The aim of this project is to establish innovative synthetic methods using new catalysts for large- and medium-sized molecules via the site-selective modification of existing compounds composed of amino acids and monosaccharides.

Research Methods

The sustainable synthesis of glycopeptides requires the catalytic formation of peptide and glycosyl bonds without using dehydrating agents. Towards this goal, we have designed a series of new catalysts based on the mechanisms associated with the non-ribosomal peptide synthetase- and glycosidase-catalyzed preparation of peptide and oligosaccharides, respectively (Figure 1).

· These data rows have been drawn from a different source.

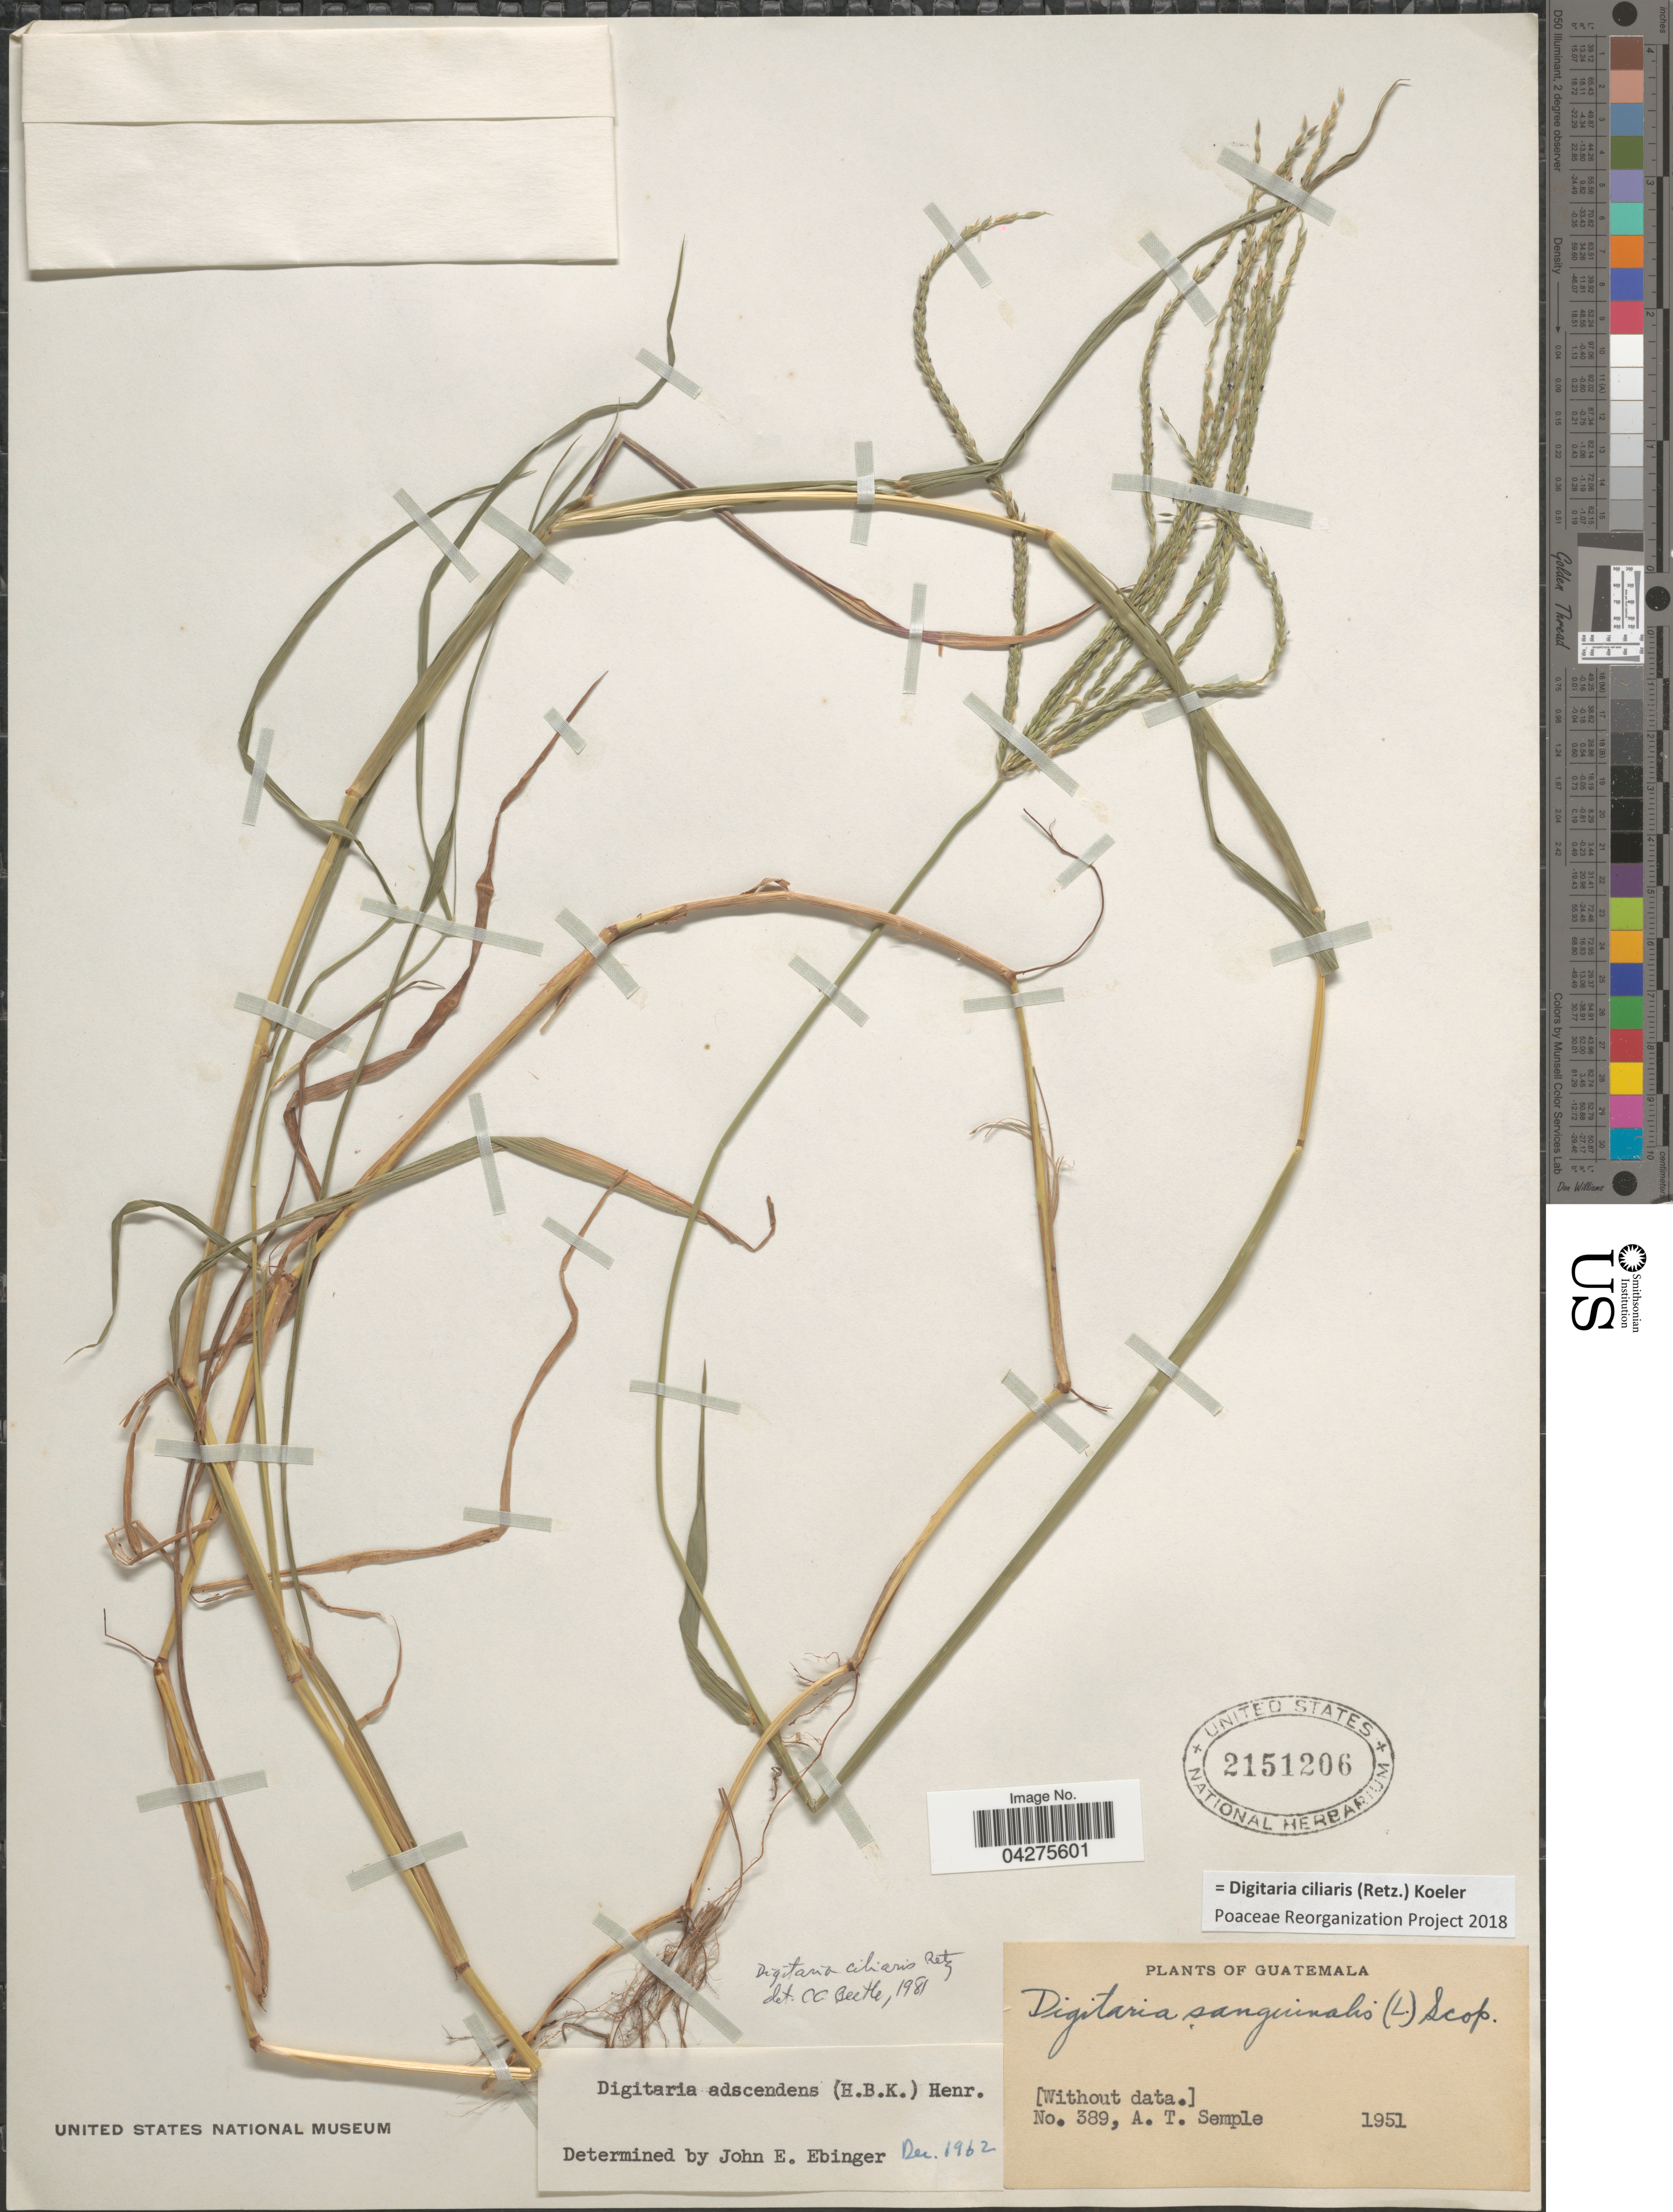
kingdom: Plantae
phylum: Tracheophyta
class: Liliopsida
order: Poales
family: Poaceae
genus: Digitaria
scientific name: Digitaria ciliaris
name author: (Retz.) Koeler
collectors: A. Semple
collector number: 389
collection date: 1951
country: Guatemala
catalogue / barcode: US 2151206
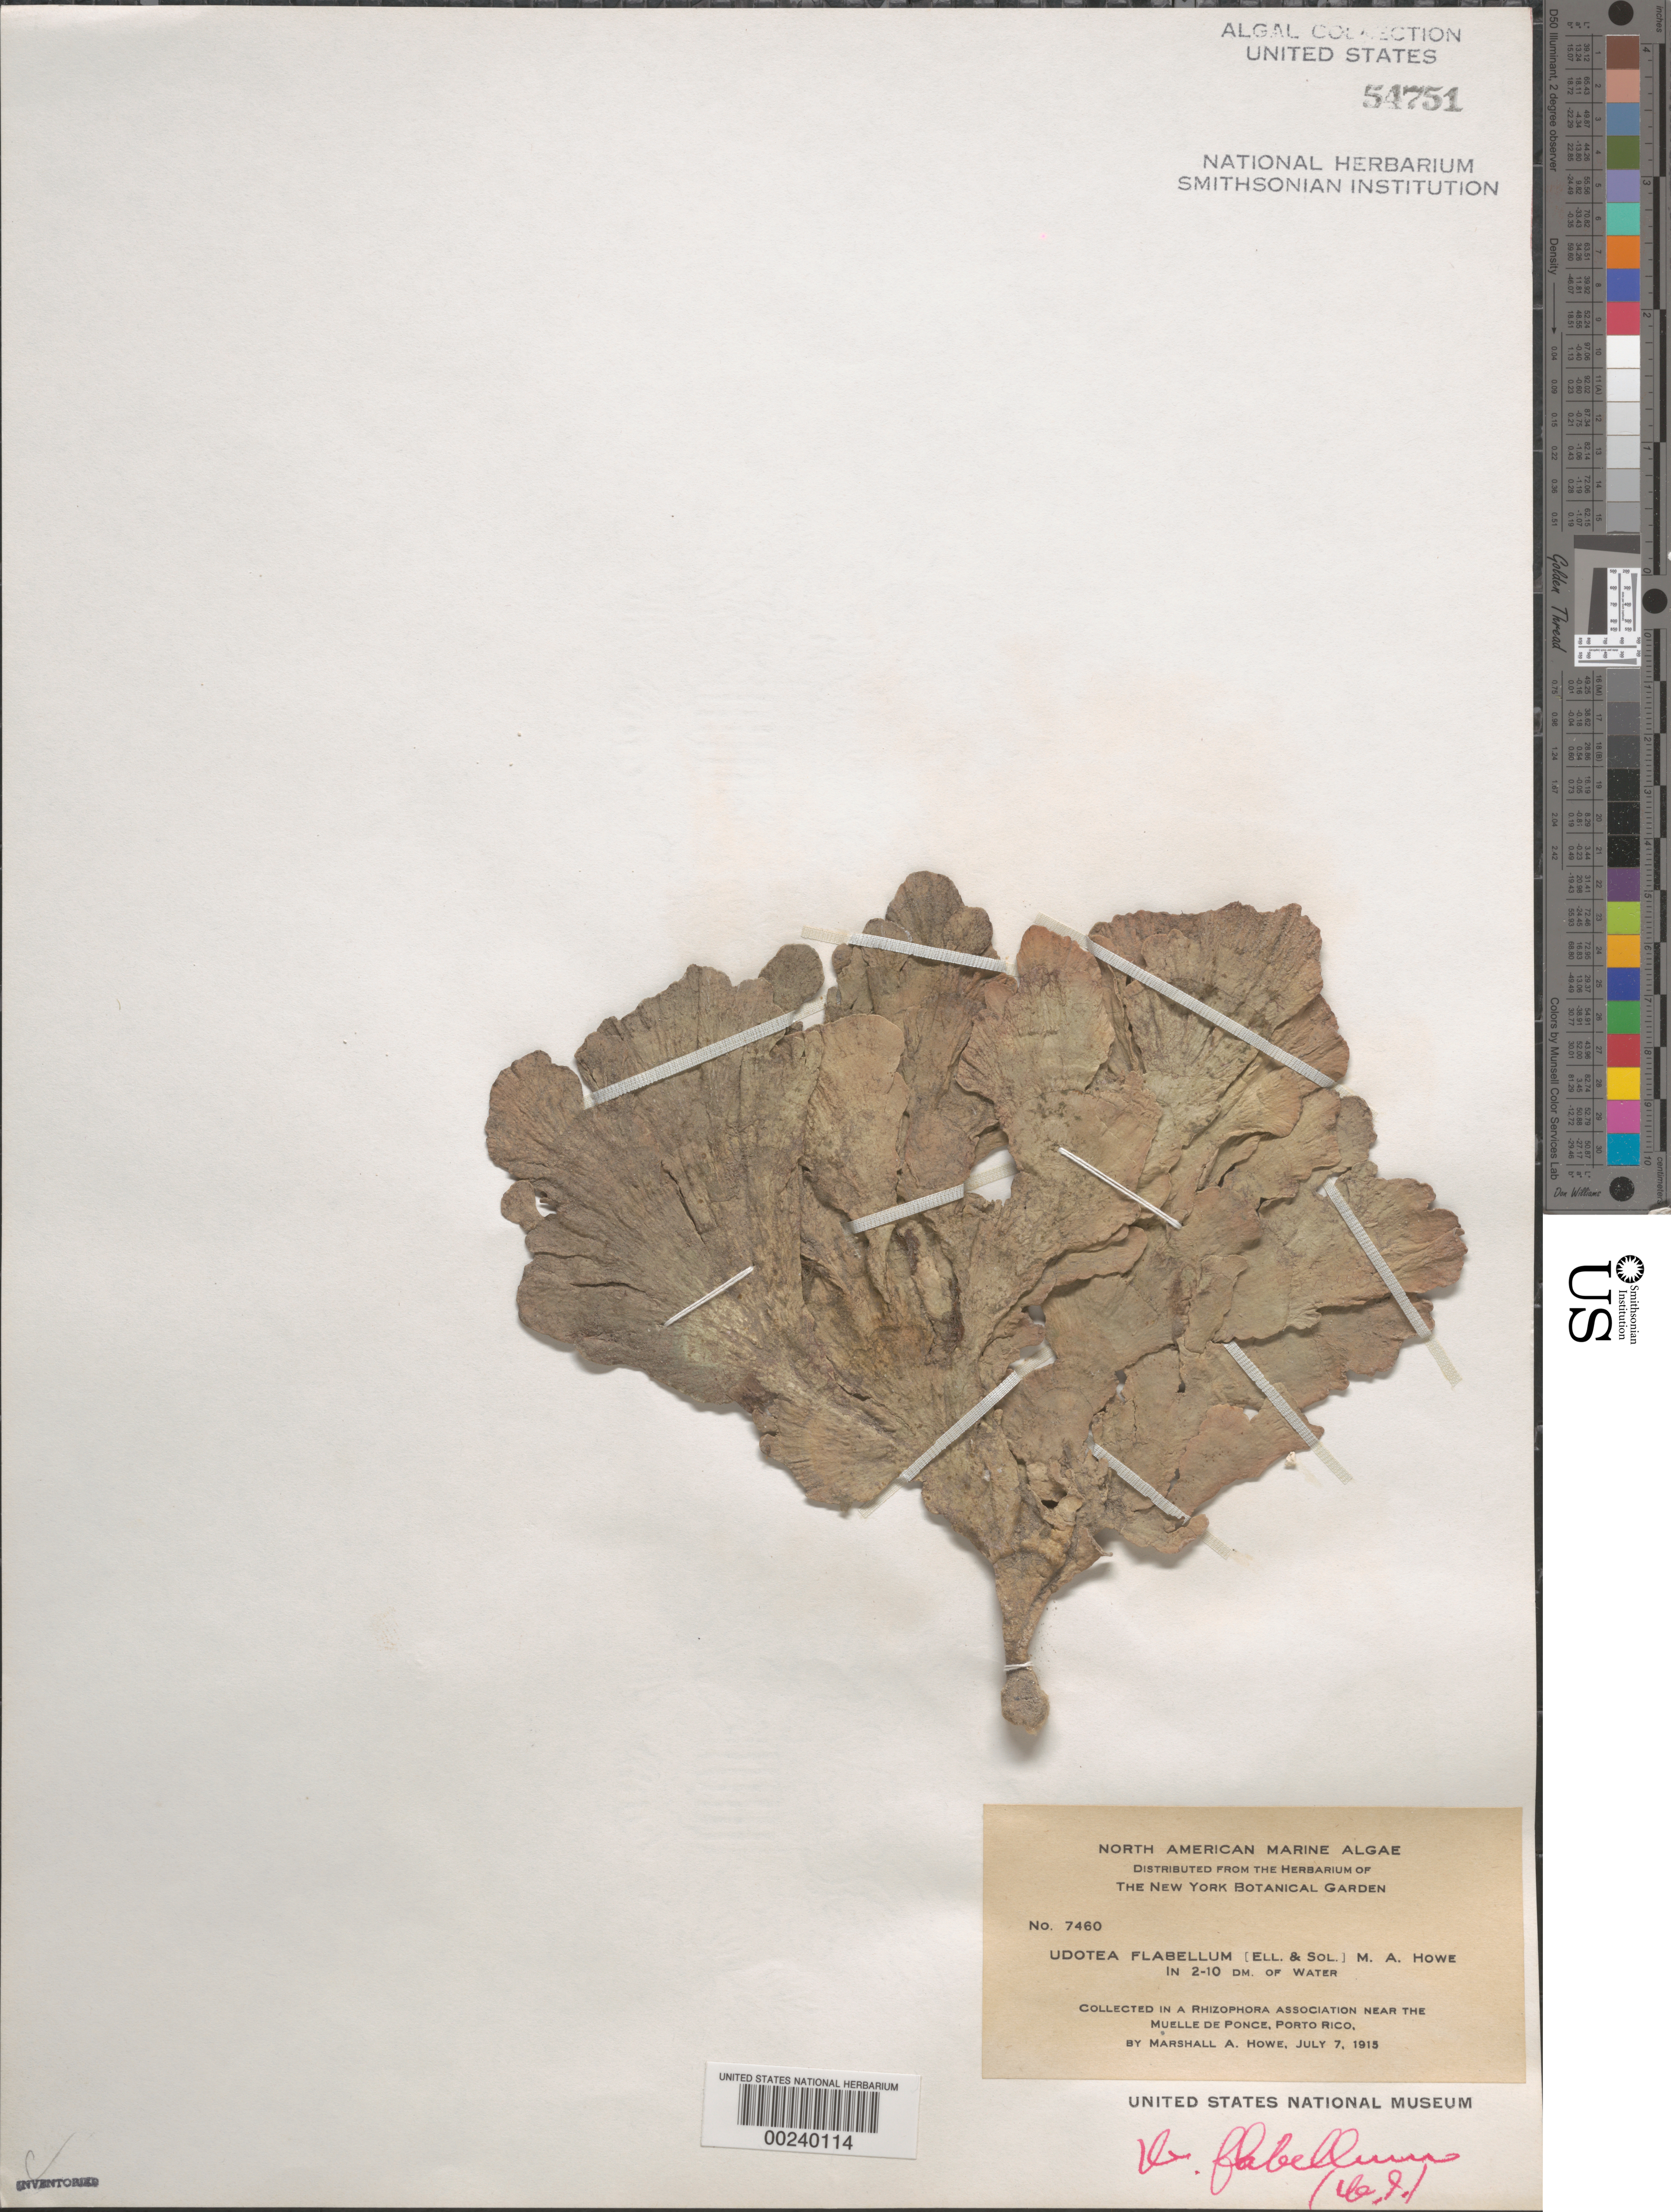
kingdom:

Catalyst 1a consists of an arylboronic acid, which could activate the carboxylic acid moiety of an amino acid substrate, and a thiol group, which could act as a nucleophile for the subsequent formation of a thioester. We intend to investigate the catalytic efficiency of 1a in (1) the aza-Michael addition for the synthesis of N-alkoxy-α-amino acids and (2) the formation of peptides without any dehydrating agents. It is envisaged that catalyst 1b could be used to selectively activate the diol units found in monosaccharides using an arylboronic acid. By tuning the second functional group, we will be able to optimize this catalyst for (3) activation-free glycosylation processes and (4) the divergent synthesis of oligosaccharides.

Expected Research Achievements and Scientific Significance

This research could result in the development of an environmentally benign manufacturing technology for the preparation of glycopeptides.

The development of new methods for the site-selective modification of glycopeptides will have a considerable impact on the life sciences.